### [Entries provided]
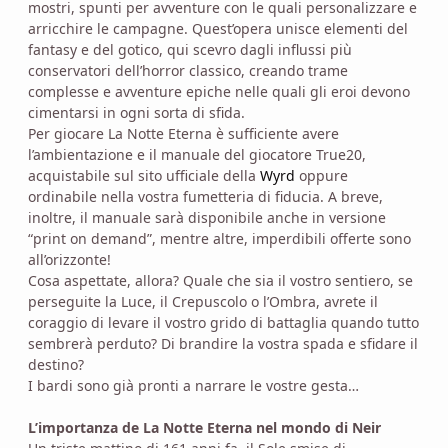
mostri, spunti per avventure con le quali personalizzare e
arricchire le campagne. Quest’opera unisce elementi del
fantasy e del gotico, qui scevro dagli influssi più
conservatori dell’horror classico, creando trame
complesse e avventure epiche nelle quali gli eroi devono
cimentarsi in ogni sorta di sfida.
Per giocare La Notte Eterna è sufficiente avere
l’ambientazione e il manuale del giocatore True20,
acquistabile sul sito ufficiale della
Wyrd
oppure
ordinabile nella vostra fumetteria di fiducia. A breve,
inoltre, il manuale sarà disponibile anche in versione
“print on demand”, mentre altre, imperdibili offerte sono
all’orizzonte!
Cosa aspettate, allora? Quale che sia il vostro sentiero, se
perseguite la Luce, il Crepuscolo o l’Ombra, avrete il
coraggio di levare il vostro grido di battaglia quando tutto
sembrerà perduto? Di brandire la vostra spada e sfidare il
destino?
I bardi sono già pronti a narrare le vostre gesta…
L’importanza de La Notte Eterna nel mondo di Neir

### [What to produce]
Where a line contains the word "avventure", copy that line from the listing above.

### [Solved exercise]
mostri, spunti per avventure con le quali personalizzare e
complesse e avventure epiche nelle quali gli eroi devono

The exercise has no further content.